PORSCHE ALMERAS 930 3.3 BI-TURBO / 1984-1985
Almeras un nom qui sonne bon la course pour les passionnés ! C'est l'histoire de deux frères tombés dans la marmite Porsche depuis de nombreuses années. Rallye, endurance, courses de côtes,... toutes les catégories sont bonnes du moment qu'il y a une 911 au point de devenir "spécialiste Porsche" reconnu par le constructeur. Il faut bien admettre que le mythe 911 est agile et performant quelque soit les terrains et qu'ils savent parfaitement l'exploiter en course !
Nous sommes en 1984 lorsque les deux frères entreprennent la réalisation d'un exercice de style, un prototype haute performance qui sera homologué pour la route et immatriculé en bonne et du forme ! Partant du principe du "qui peut plus peut moins", ils ont décidé de réaliser cette véritable bête de course puis d'en récolter les fruits pour proposer certains de ces développements à leur clientèle. Car au delà de la compétition pure, les frères Almeras proposent un catalogue de modifications techniques et esthétiques pour les insatisfaits de la Porsche d'origine. A l'époque ce sont les 911 et 924 qui peuvent être modifiées à la carte au point de leur donner un look dit "turbo", de 935 ou encore de 924 GT (déjà abordée dans article sur la 924 Turbo). Les plus modifiées des 911 portent même des noms exclusifs telle la "Reganeaous"ou encore la version "Occitania". Néanmoins elles portent plus l'habit d'un tuning bien fait (la vocation d'origine des frères) que d''une préparation à la "Ruff" pour les connaisseurs du genre. Parallèlement à cette activité dans leur garage alors au milieu de nul part sur la commune de Saint Jean de Vedas en banlieue de Montpellier, les frères Almeras sont agent...Peugeot et plus précisément PTS c'est à dire Peugeot Talbot Sport. En effet Jean Pierre Nicolas, autrefois vainqueur du Monte Carlo à la fin des années 70 au volant d'une 911 de leur préparation est pilote chez Peugeot. C'est ainsi que les 505 Turbo, 205 GTi ou encore 205 Turbo 16 passent dans leurs ateliers pour la route mais aussi pour la préparation piste avec pour ces Peugeot dont les engagements se font dans toutes les disciplines.

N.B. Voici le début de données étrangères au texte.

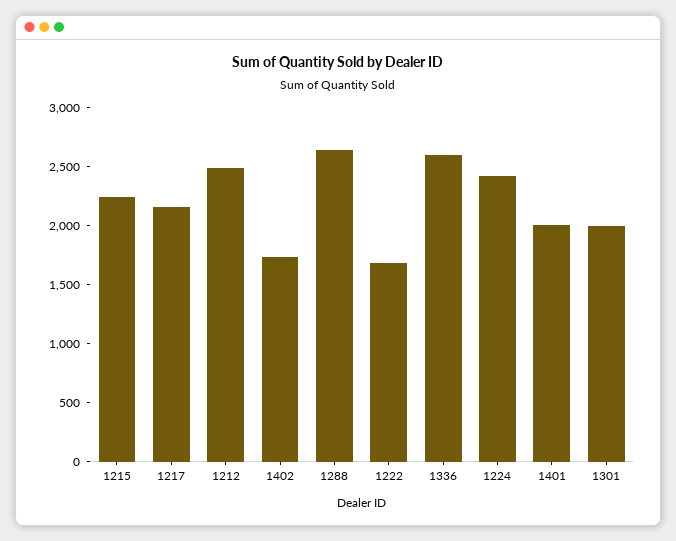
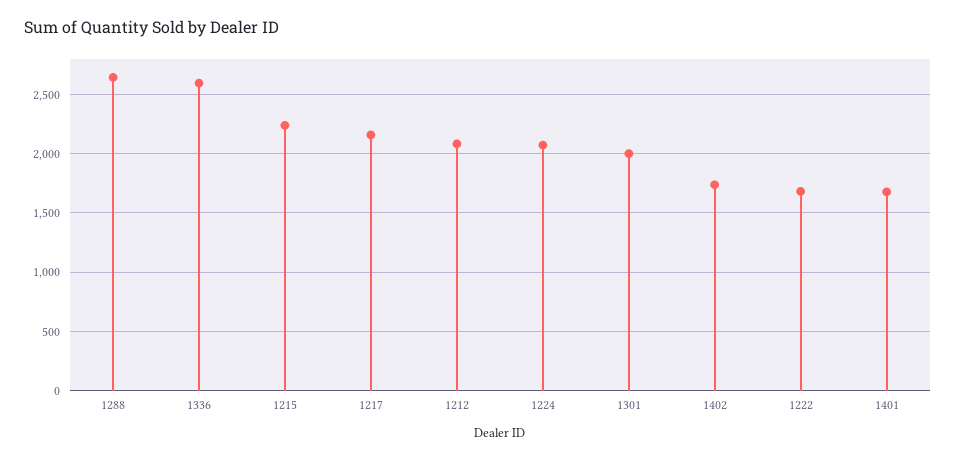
1212: 2500 -> 2100
1224: 2400 -> 2100
1401: 2000 -> 1700

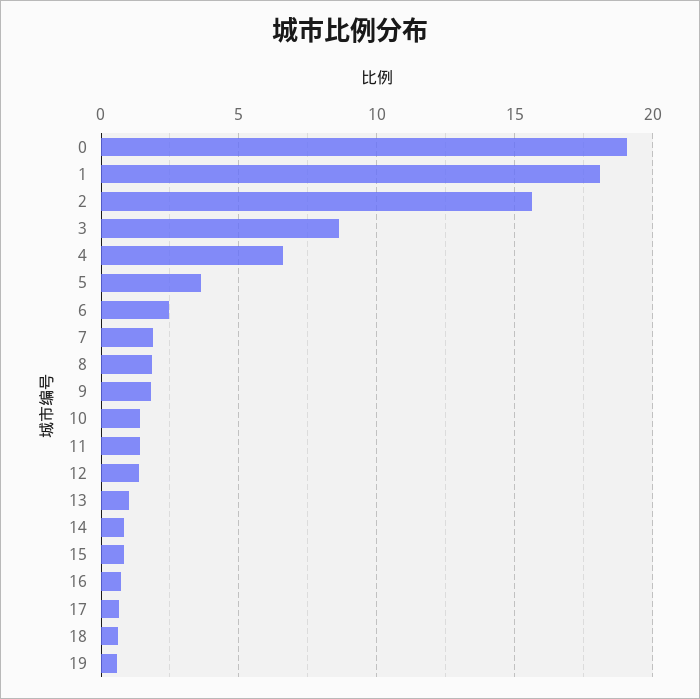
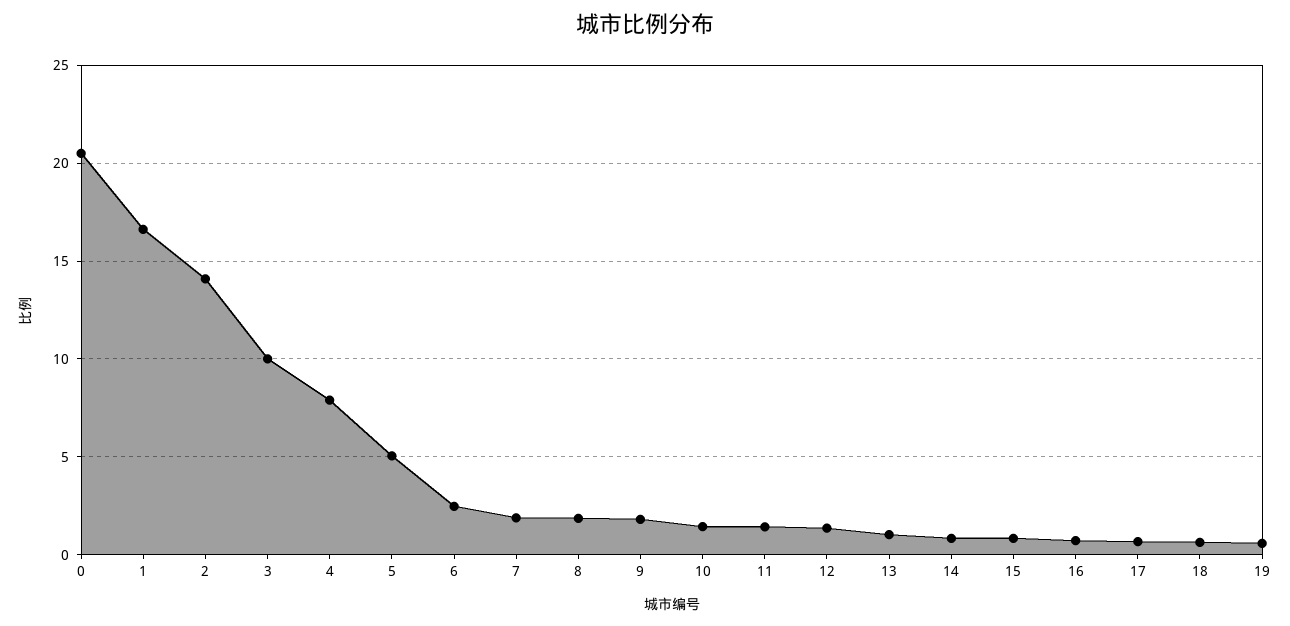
0: 19 -> 20.5
1: 18 -> 16.5
2: 15.5 -> 14
3: 8.5 -> 10
4: 6.5 -> 8
5: 3.5 -> 5

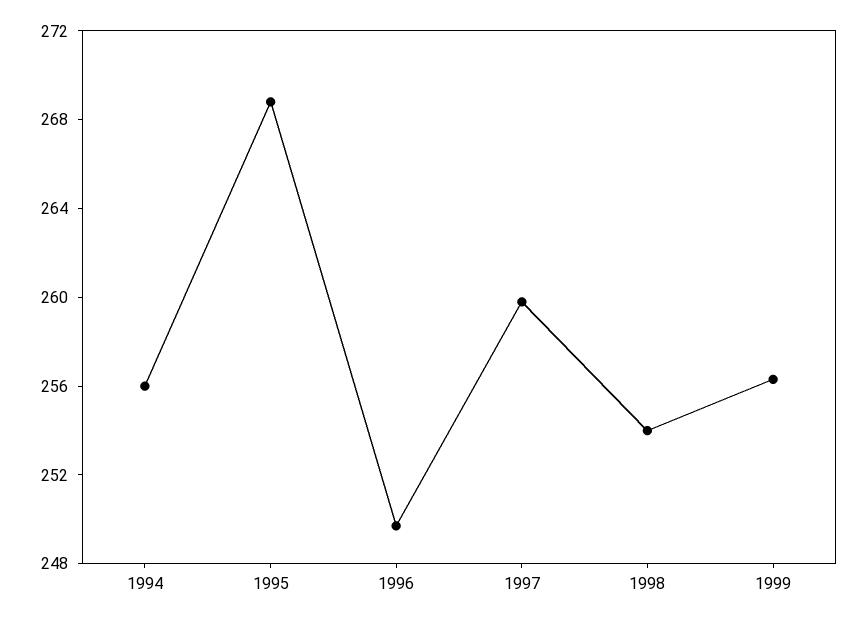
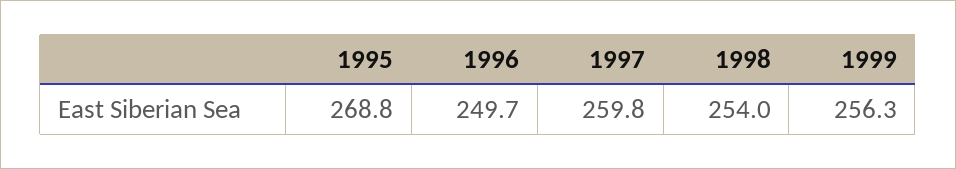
1994: 256 -> none

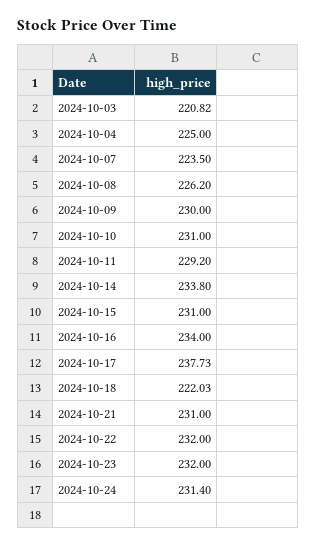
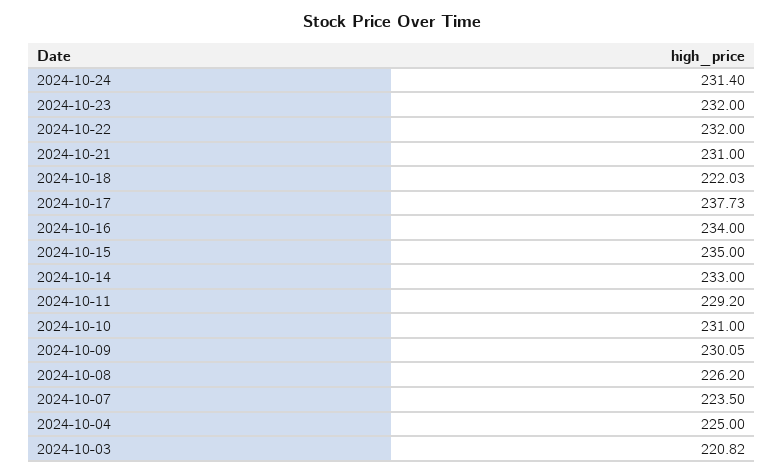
2024-10-09: 230 -> 230.05
2024-10-14: 233.8 -> 233
2024-10-15: 231 -> 235

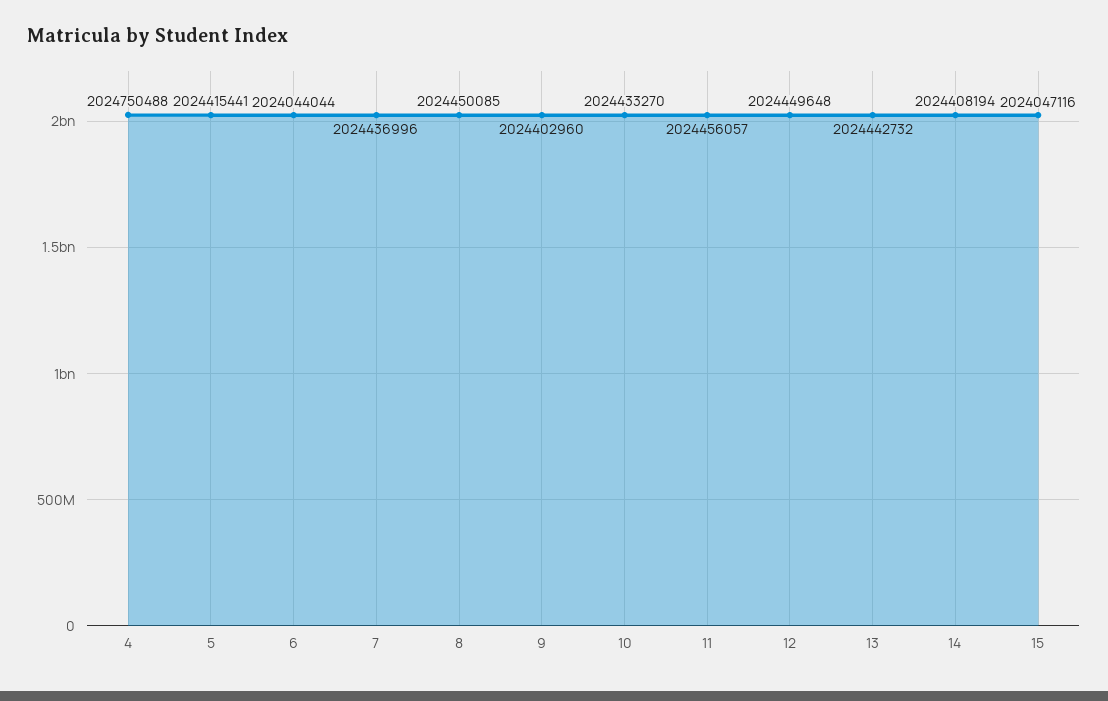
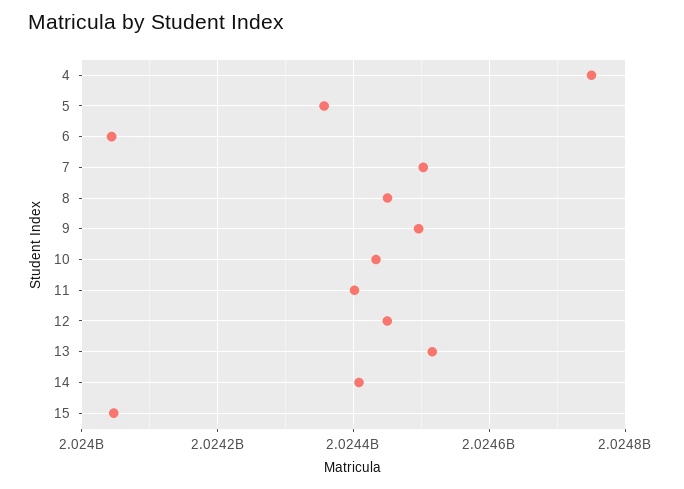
5: 2024415441 -> 2024360000
7: 2024436996 -> 2024500000
9: 2024402960 -> 2024500000
11: 2024456057 -> 2024400000
13: 2024442732 -> 2024520000

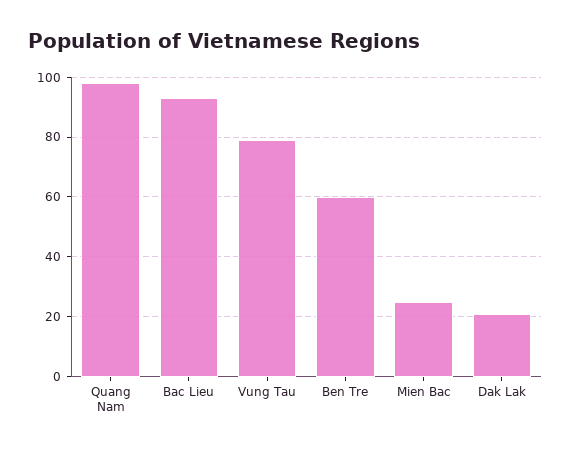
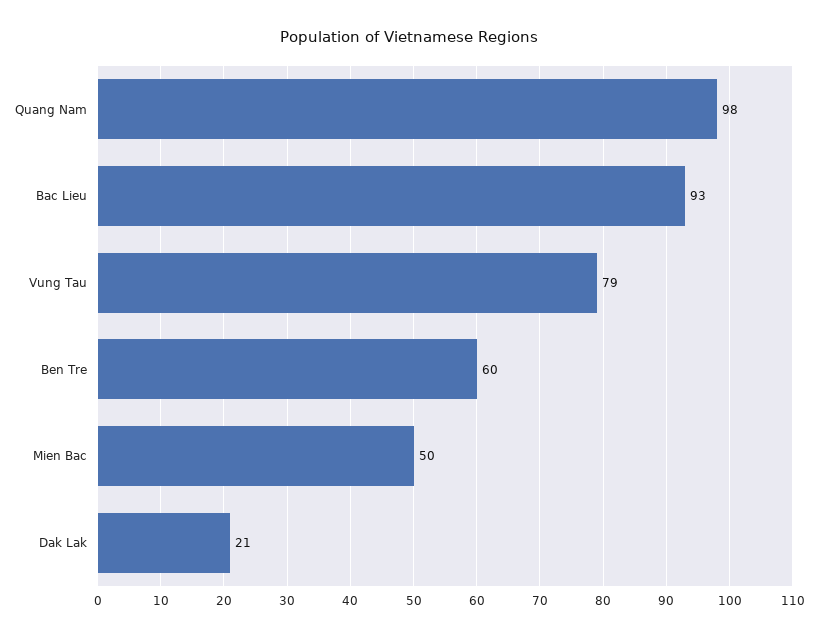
Mien Bac: 25 -> 50

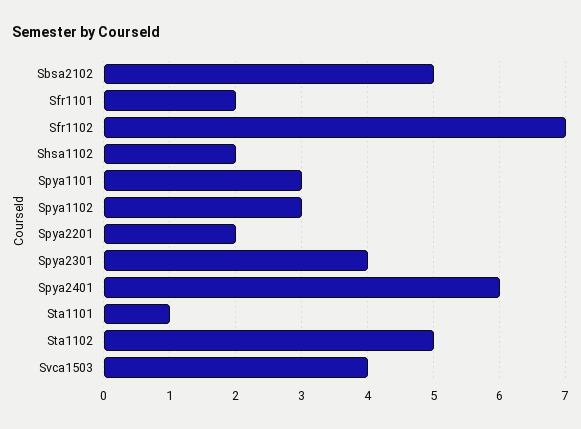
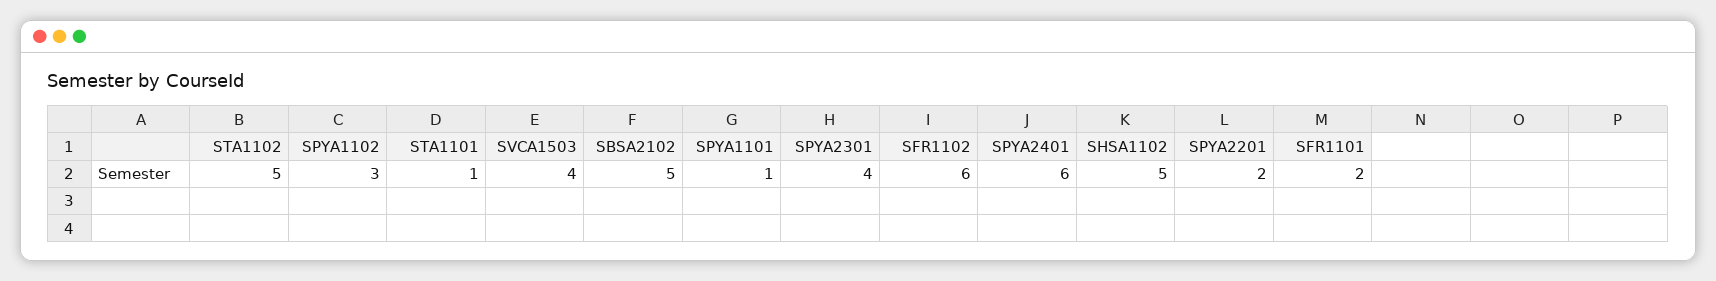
Sfr1102: 7 -> 6
Shsa1102: 2 -> 5
Spya1101: 3 -> 1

Avec cette Bi-turbo, l'idée est d'aller nettement plus loin avec des modifications profondes techniques et esthétiques. Bien sur la base, vous l'aurez deviné, est la redoutable 930 Turbo. Si l'allure générale ne laisse planer aucun doute, les transformations sont importantes à l'avant, à l'arrière jusqu'au pare brise incliné pour améliorer l'aérodynamisme. A l'époque, les comparaisons avec la 959 de l'usine sont multiples. Courbes et lignes abruptes, prises d'air diverses et variées, le mélange séduit autant qu'il dérange. Il dérange à l'avant :tout d'abord avec la disparition des feux de 911 aux formes inimitables remplacés par 6 optiques dont deux énormes longues portées logées dans le pare-choc. Loin de vouloir créer véritablement un nouveau style, il faut que la voiture puisse éclairer correctement à haute vitesse. Les leds, xénons ou feux lasers ne sont pas encore à l'ordre du jour dans les années 80, la technologie utilisée est classique et extraite de leur expérience aux 24h du Mans. Le reste de la carrosserie latérale et arrière choque moins et est destinée à faire respirer les freins et surtout le moteur surboosté.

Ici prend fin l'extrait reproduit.